A Câmara Municipal de Corumbá, cidade a 421 quilômetros de Campo Grande, suspendeu por 45 dias o mandato do vereador Élio Moreira Júnior (PP) nesta segunda-feira (23), após aprovar parecer da Comissão de Ética por conduta incompatível com o decoro parlamentar.
A Câmara Municipal de Corumbá (MS) suspendeu por 45 dias o mandato do vereador Élio Moreira Júnior (PP) por conduta incompatível com o decoro parlamentar. A decisão, aprovada por unanimidade entre os 11 vereadores presentes, decorre de um incidente envolvendo ameaças a um ambulante em dezembro de 2025.Durante o período de suspensão, o parlamentar ficará afastado das funções legislativas e não receberá subsídios. O ambulante José Elizeu Lara, que acompanhou a votação, considerou a punição branda e afirmou que esperava a cassação do mandato. A Comissão de Ética defendeu a proporcionalidade da medida, alegando riscos de reversão em caso de penalidade mais severa.
O caso envolve a ameaça e a confusão com o ambulante José Elizeu Lara, registrada em 27 de dezembro de 2025, no centro do município.
Com a suspensão, Élinho ficará afastado das funções legislativas e deixará de receber subsídios e verbas indenizatórias durante o período. Como o afastamento é inferior a 120 dias, não haverá convocação de suplente. O processo disciplinar foi aberto em 9 de janeiro e tinha prazo máximo de 90 dias para conclusão.
A penalidade resulta do Procedimento Ético-Disciplinar nº 1/2026, instaurado após o episódio em via pública. O caso foi registrado em termo circunstanciado e encaminhado pela Polícia Civil ao Juizado Especial Criminal. Não houve registro de lesão corporal.
Conforme apurado pelo Diário Corumbaense, a decisão ocorreu com o plenário lotado. Dos 15 vereadores, 11 participaram da votação e todos foram favoráveis ao relatório. O parlamentar punido não compareceu à sessão, enquanto Hesley Sant’Ana e Nanáh Cordeiro justificaram ausência. Já Yussef Salla deixou o plenário após o início para participar da missa de sétimo dia da irmã.

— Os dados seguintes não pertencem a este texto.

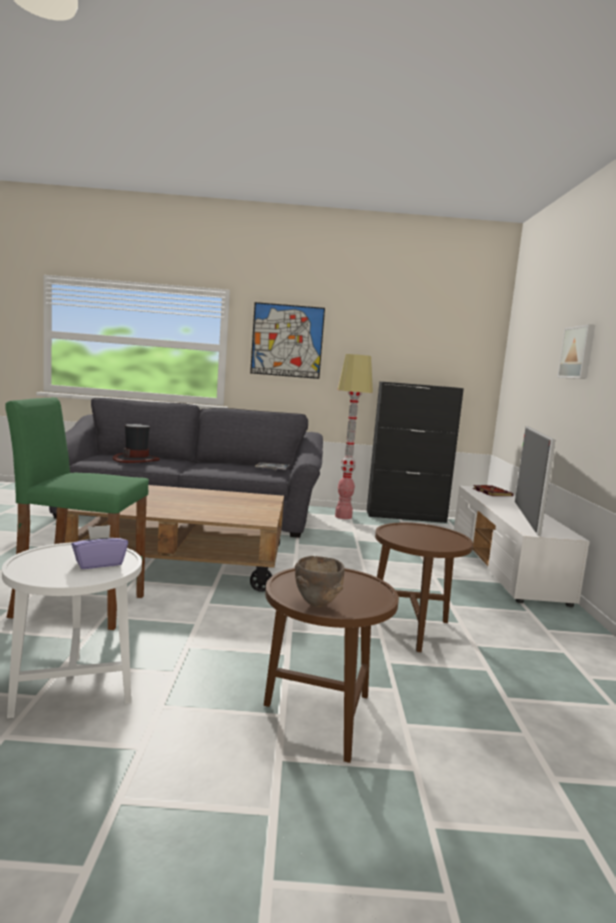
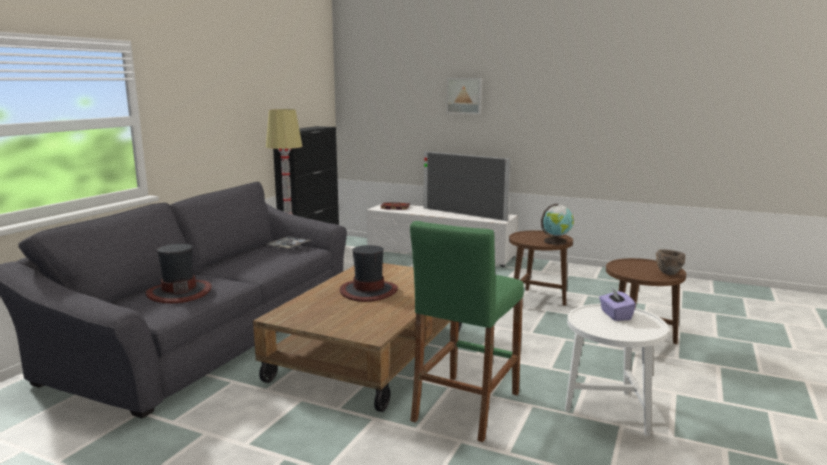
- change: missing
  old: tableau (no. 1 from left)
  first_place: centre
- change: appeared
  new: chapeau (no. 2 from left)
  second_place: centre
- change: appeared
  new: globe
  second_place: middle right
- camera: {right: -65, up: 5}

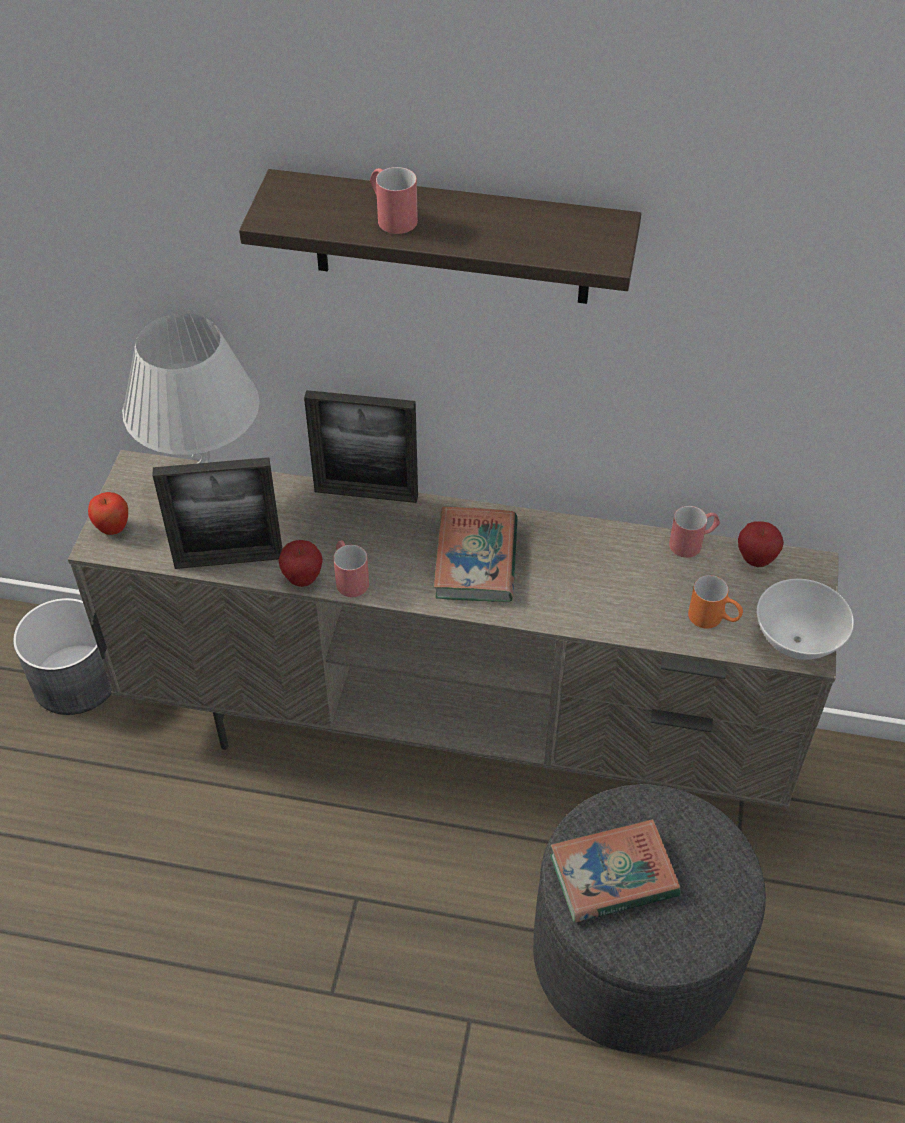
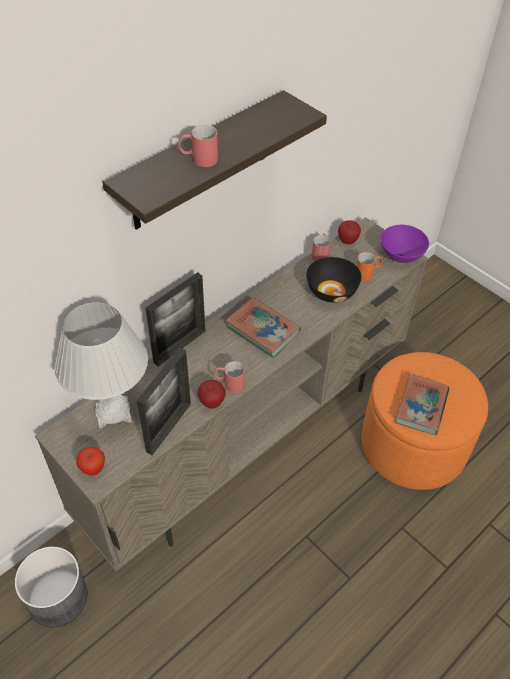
- change: colour
  old: pouf/gris
  new: pouf/orange
  first_place: bottom right
  second_place: middle right
- change: colour
  old: bol/blanc
  new: bol/violet
  first_place: middle right
  second_place: middle right
- change: appeared
  new: bol/noir
  second_place: centre
- camera: {right: -55, up: 0}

No relatório final, a Comissão de Ética apontou conduta incompatível com o decoro parlamentar em razão da repercussão institucional do caso. O documento afirma que a suspensão é medida proporcional e tem efeito punitivo, inclusive com perda de remuneração durante o afastamento. Na esfera policial, a apuração indicou injúria, ameaça e dano contra o ambulante.
Após a decisão, parte do público presente reagiu com gritos de “vergonha”. A Polícia Militar acompanhou a continuidade da sessão, que terminou minutos depois. Apesar da tensão, não houve incidentes.

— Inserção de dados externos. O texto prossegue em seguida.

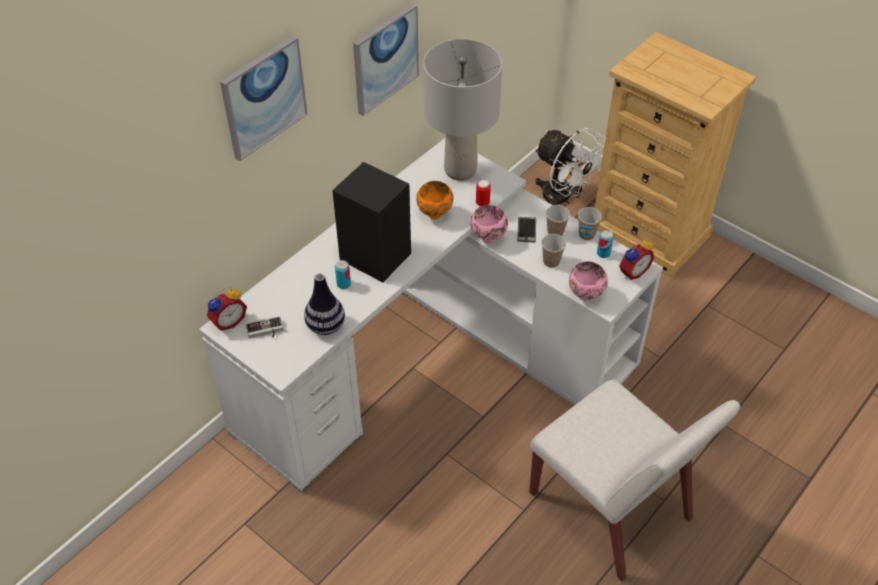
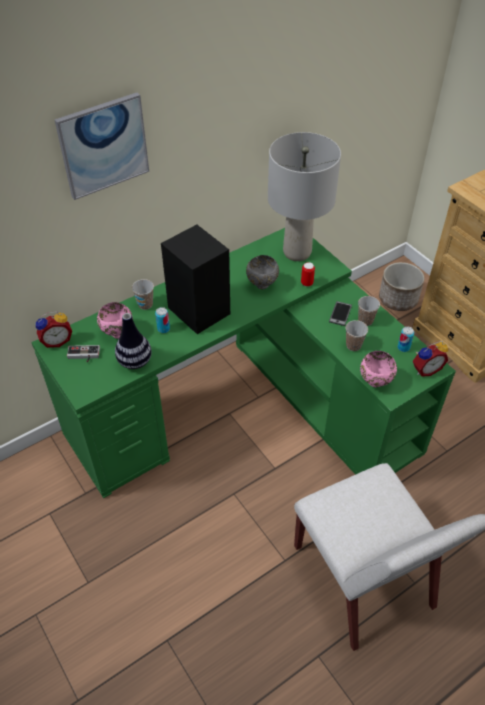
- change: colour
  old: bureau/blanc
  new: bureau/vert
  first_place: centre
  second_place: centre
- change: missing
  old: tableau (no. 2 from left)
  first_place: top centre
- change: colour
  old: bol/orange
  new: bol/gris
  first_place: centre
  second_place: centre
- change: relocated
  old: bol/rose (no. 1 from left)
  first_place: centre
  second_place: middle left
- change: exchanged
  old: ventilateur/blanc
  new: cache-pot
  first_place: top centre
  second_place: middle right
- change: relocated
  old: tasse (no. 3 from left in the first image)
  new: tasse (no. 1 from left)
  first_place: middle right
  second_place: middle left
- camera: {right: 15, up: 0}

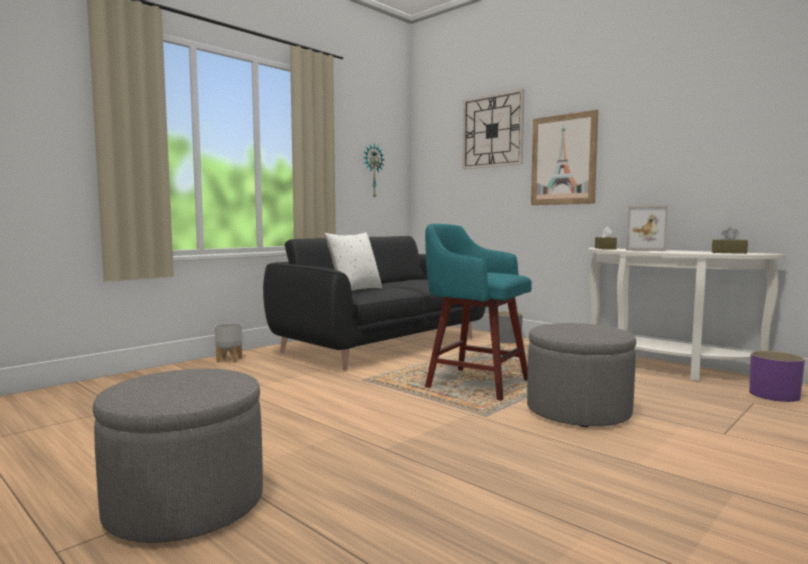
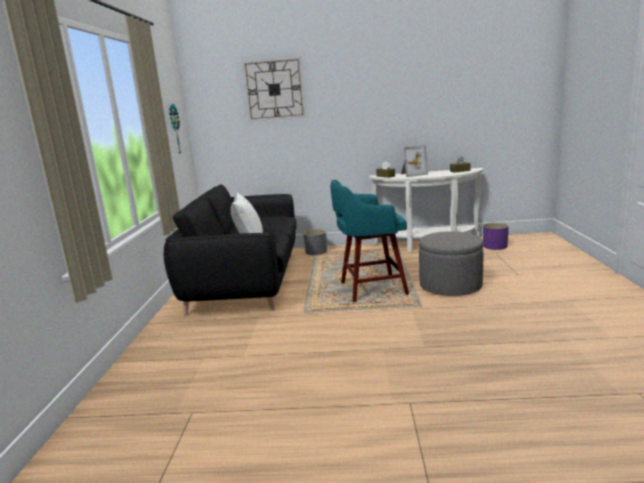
- change: missing
  old: pouf/gris (no. 1 from left)
  first_place: bottom left
- change: missing
  old: cache-pot/gris (no. 1 from left)
  first_place: middle left
- change: missing
  old: tableau
  first_place: top right
- camera: {right: -40, up: 10}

O ambulante acompanhou a votação e classificou a punição como branda. Ele afirmou que não recebeu ressarcimento pelos prejuízos e disse que esperava a cassação do mandato. Segundo o vendedor, a população “ajudou com os custos”.
No relatório da comissão, porém, consta que o vereador declarou ter pago R$ 200 como ressarcimento pelo dano material. A divergência foi registrada durante a análise do caso.
A relatora do processo, a vereadora Hanna Ellen Fernandes Santana, afirmou que a comissão adotou critérios técnicos e respeitou os limites legais. Segundo ela, não havia precedente no ordenamento jurídico que sustentasse a cassação sem risco de reversão. Ela citou como referência o caso do ex-vereador Augusto Amaral, que teve suspensão maior em 2016 e depois reverteu a punição.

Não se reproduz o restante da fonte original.